In 2011, 40% of the people living in the ward were economically inactive — 1.4 times the rate of the rest of Gauteng. Many of the older people living in Jan Hofmeyer moved to the suburb only after being allocated spaces in the old-age units. As a result, they have been cut off from their families during the lockdown.
‘Remove this virus’
“Covid-19 has been stressful. It has been a difficult time for us. Our relatives can’t visit us. We can’t visit our relatives … It’s not a good time,”
Helena Rathopo says from behind a mask that covers most of her face. She sews masks for the other women in the Caroline Street complex.
Rathopo also struggles with being torn from her spiritual life at church. She says when she is alone, she prays for “God to help us to remove this virus”. Maria Tiny Molepo (74) fears that if she catches the virus and dies, her family will not be able to attend her funeral. The thought preoccupies her. “We don’t go anywhere. We can’t see our kids and nobody can come to see us.”
Her body slightly turned towards the cemetery, Molepo says the loneliness of the lockdown “hurts”.

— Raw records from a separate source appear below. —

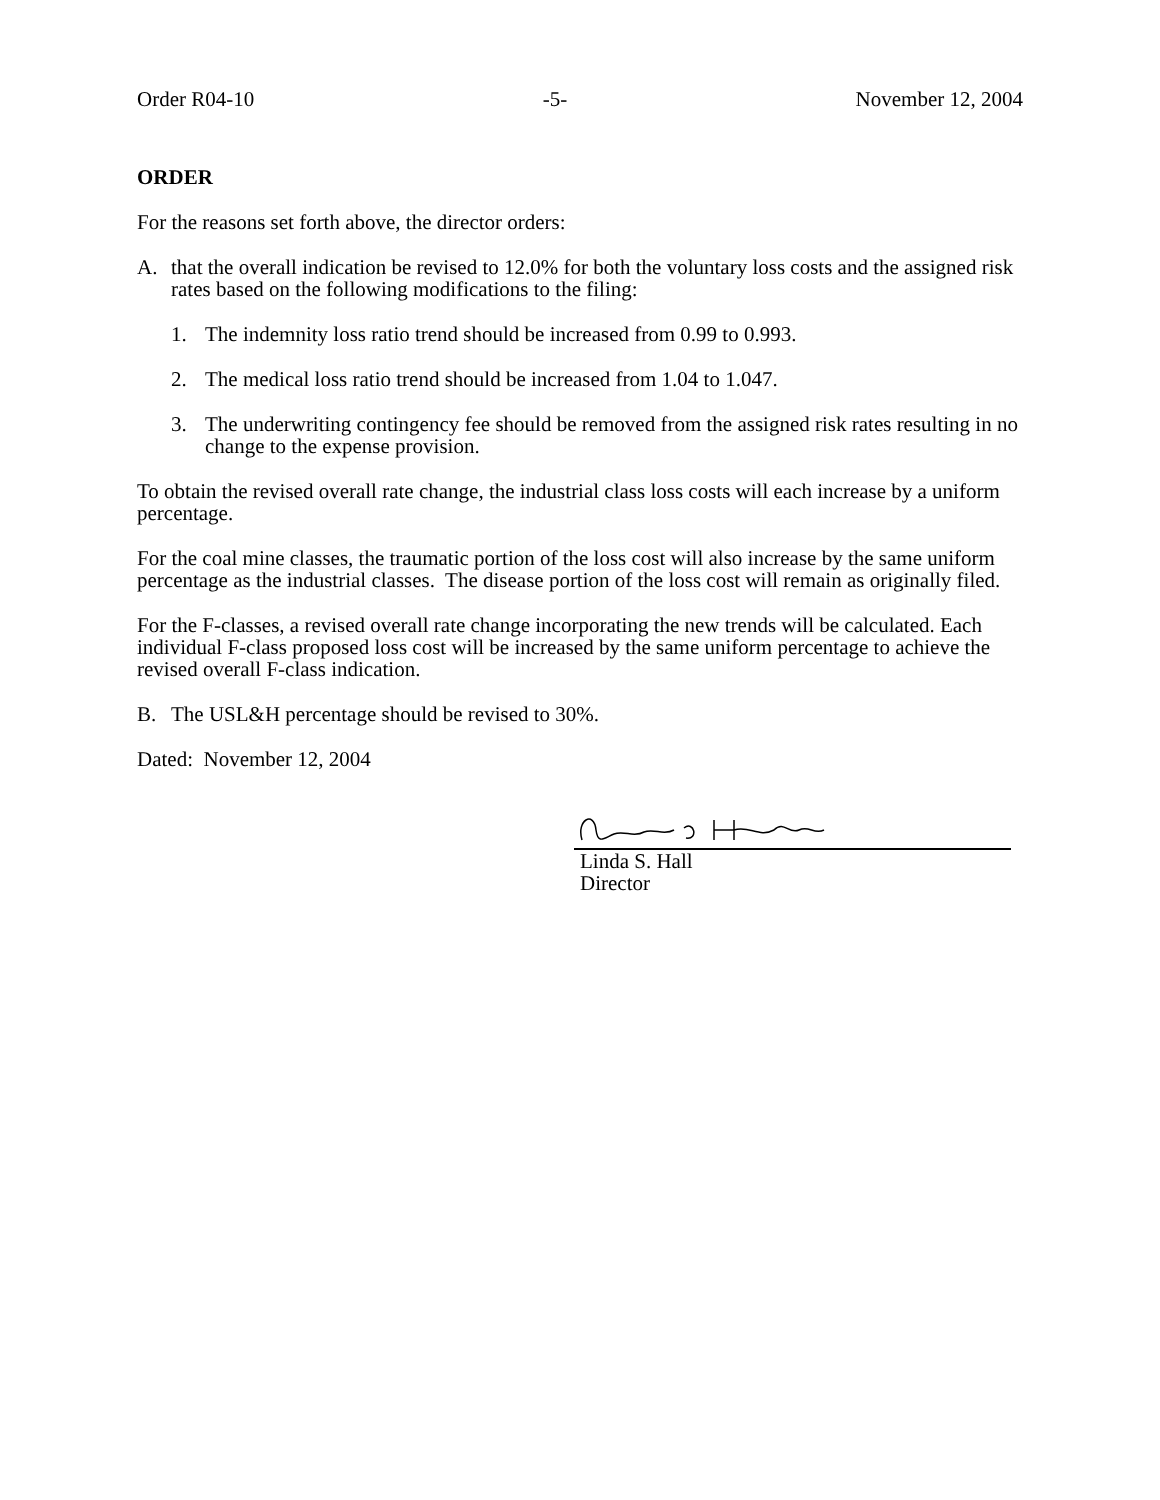Order R04-10 -5- November 12, 2004
ORDER
For the reasons set forth above, the director orders:
A. that the overall indication be revised to 12.0% for both the voluntary loss costs and the assigned risk rates based on the following modifications to the filing:
1. The indemnity loss ratio trend should be increased from 0.99 to 0.993.
2. The medical loss ratio trend should be increased from 1.04 to 1.047.
3. The underwriting contingency fee should be removed from the assigned risk rates resulting in no change to the expense provision.
To obtain the revised overall rate change, the industrial class loss costs will each increase by a uniform percentage.
For the coal mine classes, the traumatic portion of the loss cost will also increase by the same uniform percentage as the industrial classes. The disease portion of the loss cost will remain as originally filed.
For the F-classes, a revised overall rate change incorporating the new trends will be calculated. Each individual F-class proposed loss cost will be increased by the same uniform percentage to achieve the revised overall F-class indication.
B. The USL&H percentage should be revised to 30%.
Dated: November 12, 2004
Linda S. Hall
Director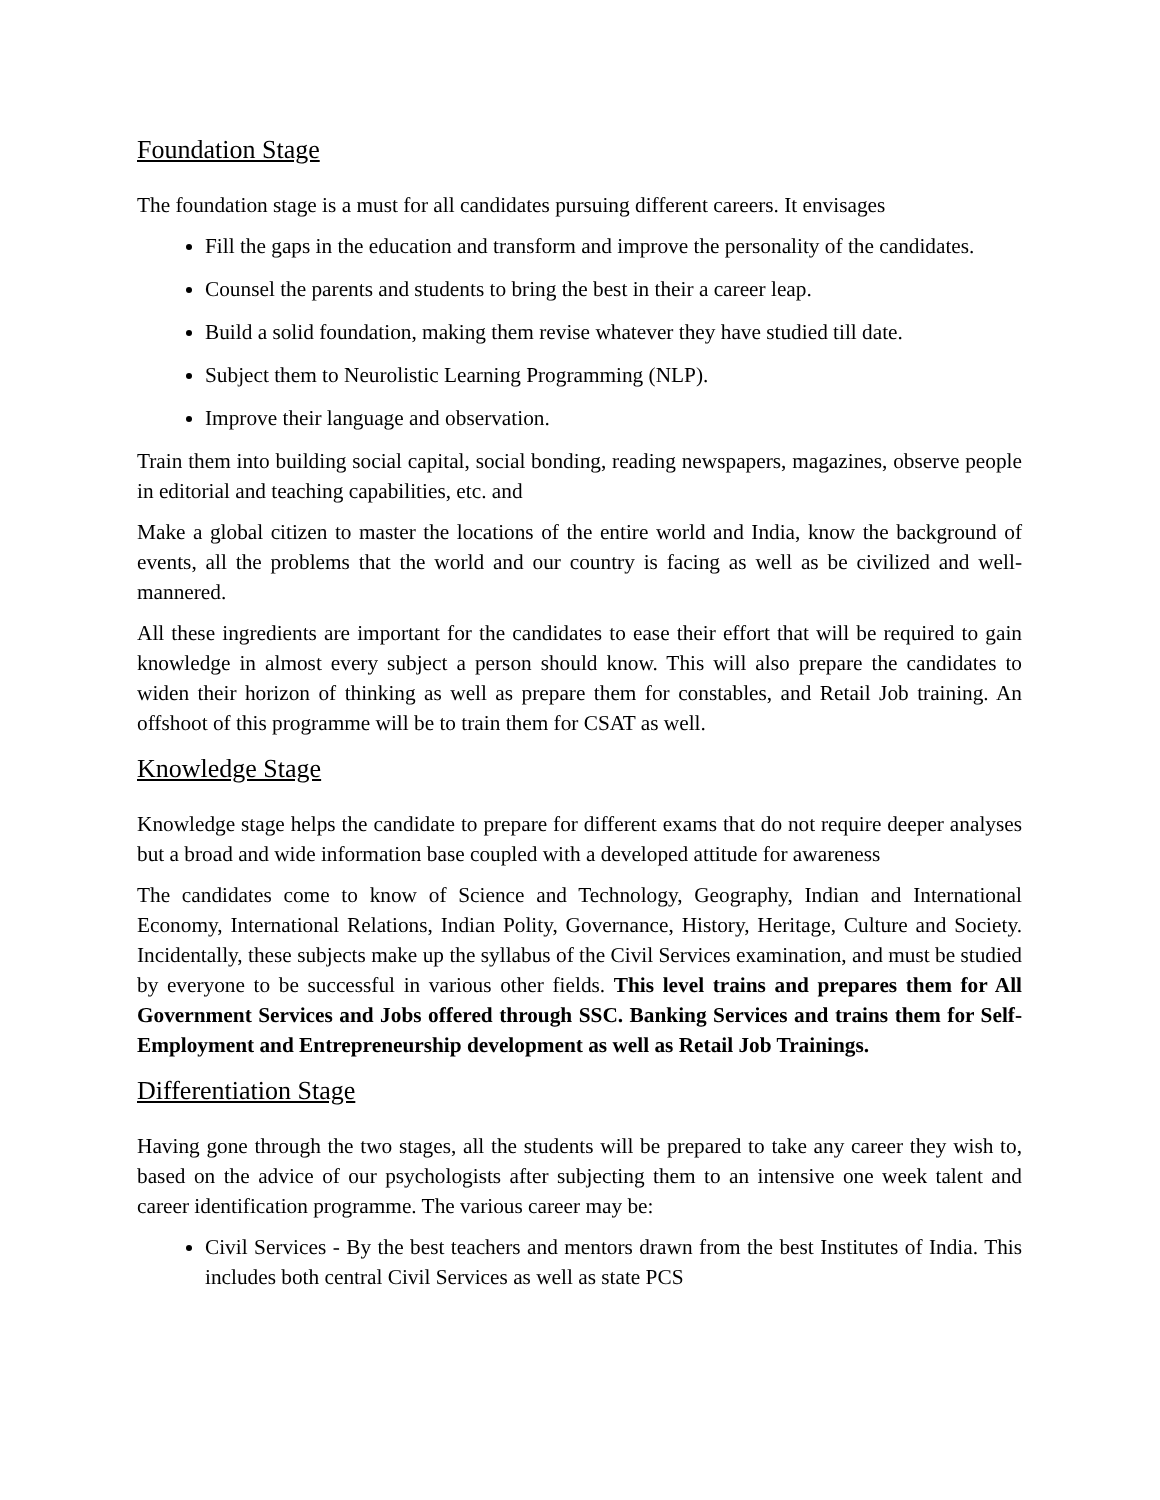Foundation Stage
The foundation stage is a must for all candidates pursuing different careers. It envisages
Fill the gaps in the education and transform and improve the personality of the candidates.
Counsel the parents and students to bring the best in their a career leap.
Build a solid foundation, making them revise whatever they have studied till date.
Subject them to Neurolistic Learning Programming (NLP).
Improve their language and observation.
Train them into building social capital, social bonding, reading newspapers, magazines, observe people in editorial and teaching capabilities, etc. and
Make a global citizen to master the locations of the entire world and India, know the background of events, all the problems that the world and our country is facing as well as be civilized and well-mannered.
All these ingredients are important for the candidates to ease their effort that will be required to gain knowledge in almost every subject a person should know. This will also prepare the candidates to widen their horizon of thinking as well as prepare them for constables, and Retail Job training. An offshoot of this programme will be to train them for CSAT as well.
Knowledge Stage
Knowledge stage helps the candidate to prepare for different exams that do not require deeper analyses but a broad and wide information base coupled with a developed attitude for awareness
The candidates come to know of Science and Technology, Geography, Indian and International Economy, International Relations, Indian Polity, Governance, History, Heritage, Culture and Society. Incidentally, these subjects make up the syllabus of the Civil Services examination, and must be studied by everyone to be successful in various other fields. This level trains and prepares them for All Government Services and Jobs offered through SSC. Banking Services and trains them for Self-Employment and Entrepreneurship development as well as Retail Job Trainings.
Differentiation Stage
Having gone through the two stages, all the students will be prepared to take any career they wish to, based on the advice of our psychologists after subjecting them to an intensive one week talent and career identification programme. The various career may be:
Civil Services - By the best teachers and mentors drawn from the best Institutes of India. This includes both central Civil Services as well as state PCS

It also hurts that those living around the complex seemingly disregard the threat the virus poses to the old people. “They don’t care. We’re scared that they are going to come and bring it to us … They are up and down outside, up and down. We don’t know what they are doing outside. They can bring it to us,” she says, trying to muzzle the melody coming from her old phone.
Molepo says her children still need her. “Their father is dead for a long time. If I’m dying, then they have no father and no mother. And my grandchildren, they like me. They want to come see me. But they can’t. They can’t.”
Winnie Afrika’s brassy voice disrupts Molepo’s line of thought: “But we are here to die.” Reluctantly, Molepo agrees. “Yes. We’re here to die. This is the last place we are living. We are living here until we die.”